Fragment Comparison Questions

• Sample DNA Fragments:
      - Sample 1: $GTGACACGTCTCGATGAATTCCAGGTGCCATGCAACGAGGTCGACGCTGGAC$
      - Sample 2: $GACTGAATTCTGACAGTATGAAGTCGACCACACTTACACGGTCGACACTCAT$

• Analysis: Examine recognition sites and count the resulting fragments for each sample.

Step 4: Agarose Gel Electrophoresis

• Procedure:
      - Agarose gel is created from powdered agarose mixed with buffer and heated, then molded to form a gel.

• Function of Gel Electrophoresis:
      - Separate DNA fragments by size; smaller fragments migrate faster due to smaller pore size in gel.

• Mechanism of Migration:
      - Negatively charged DNA moves toward the positive terminal under electric current.

• Chemical Used for Visualization:
      - Ethidium bromide (EtBr) intercalates with DNA and fluoresces under UV light; noted for its mutagenic and toxic properties, hence safety precautions are critical.

Experimental Protocol for Agarose Gel Electrophoresis

1. Sample Preparation: Spin down samples, add loading dye, and mix.

2. Gel Preparation: Ensure proper buffer levels; insert gel into electrophoresis tank.

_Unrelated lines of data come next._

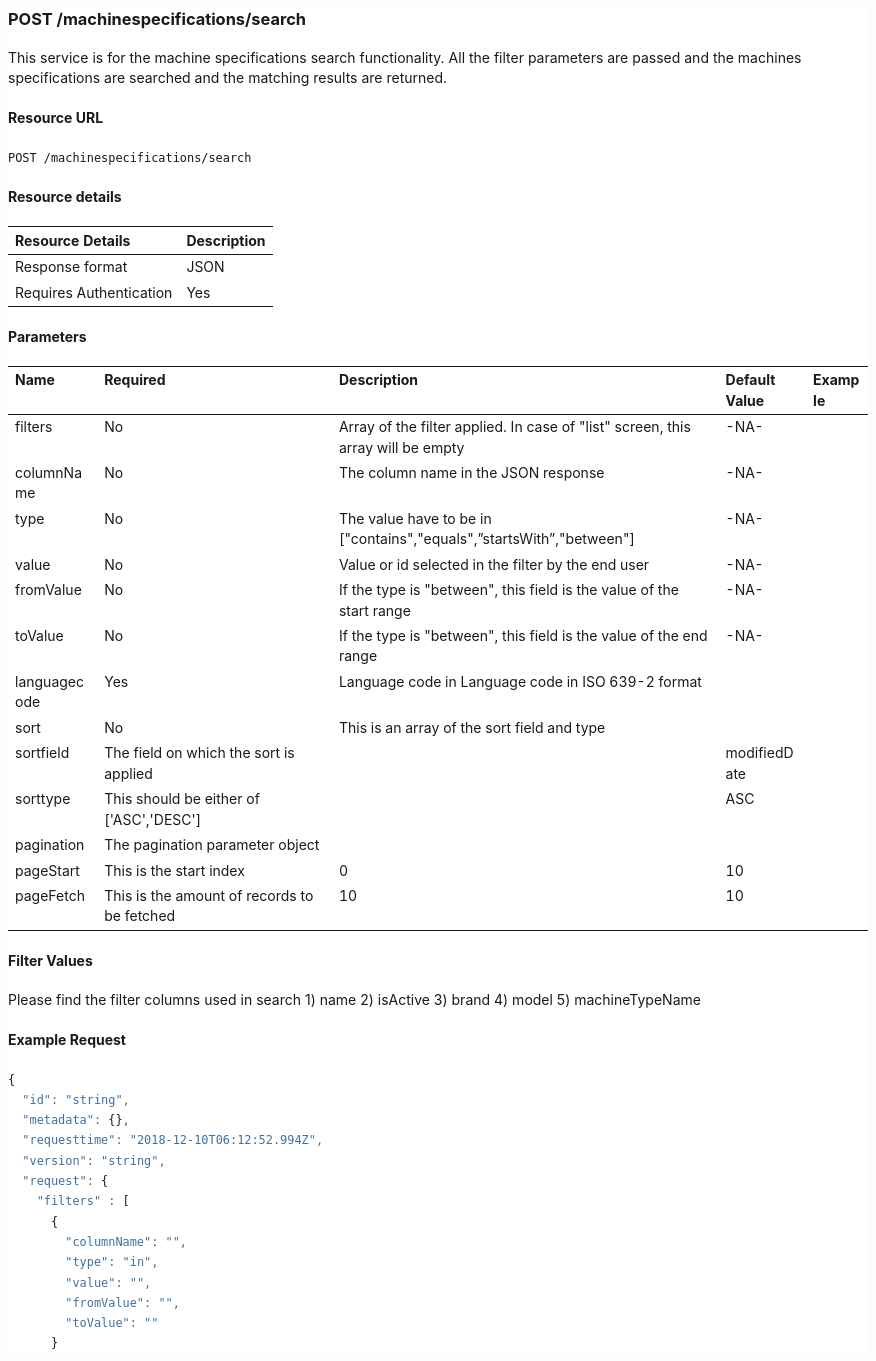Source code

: ### POST /machinespecifications/search

This service is for the machine specifications search functionality. All the filter parameters are passed and the machines specifications are searched and the matching results are returned.

#### Resource URL

`POST /machinespecifications/search`

#### Resource details

| Resource Details | Description |
| :--- | :--- |
| Response format | JSON |
| Requires Authentication | Yes |

#### Parameters

| Name | Required | Description | Default Value | Example |
| :--- | :--- | :--- | :--- | :--- |
| filters | No | Array of the filter applied. In case of "list" screen, this array will be empty | -NA- |  |
| columnName | No | The column name in the JSON response | -NA- |  |
| type | No | The value have to be in \["contains","equals",”startsWith”,"between"\] | -NA- |  |
| value | No | Value or id selected in the filter by the end user | -NA- |  |
| fromValue | No | If the type is "between", this field is the value of the start range | -NA- |  |
| toValue | No | If the type is "between", this field is the value of the end range | -NA- |  |
| languagecode | Yes | Language code in Language code in ISO 639-2 format |  |  |
| sort | No | This is an array of the sort field and type |  |  |
| sortfield | The field on which the sort is applied |  | modifiedDate |  |
| sorttype | This should be either of \['ASC','DESC'\] |  | ASC |  |
| pagination | The pagination parameter object |  |  |  |
| pageStart | This is the start index | 0 | 10 |  |
| pageFetch | This is the amount of records to be fetched | 10 | 10 |  |

#### Filter Values

Please find the filter columns used in search 1\) name 2\) isActive 3\) brand 4\) model 5\) machineTypeName

#### Example Request

```javascript
{
  "id": "string",
  "metadata": {},
  "requesttime": "2018-12-10T06:12:52.994Z",
  "version": "string",
  "request": {
    "filters" : [
      {
        "columnName": "",
        "type": "in",
        "value": "",  
        "fromValue": "",  
        "toValue": ""
      }
```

3. Loading Samples: Add samples to individual wells (use care to avoid damaging gel).
      - Include DNA ladder in the first well for size reference.

4. Electrophoresis:
       - Operate at 100V for 30-45 minutes.

5. Imaging: Use UV light for visualization of bands, taking pictures for data analysis.

Interpreting the Gel Post-Electrophoresis

• Analysis Questions:
      1. Estimate sizes of DNA bands by comparing to DNA ladder.
      2. Identify which suspect's DNA bands match those from the crime scene.
      3. Provide estimates for various suspect and crime scene bands in a structured format.

Post-Lab Activity

• Use gel electrophoresis results to deduce possible suspect involvement in a crime scene incident, including analyzing fragment sizes and potential matches.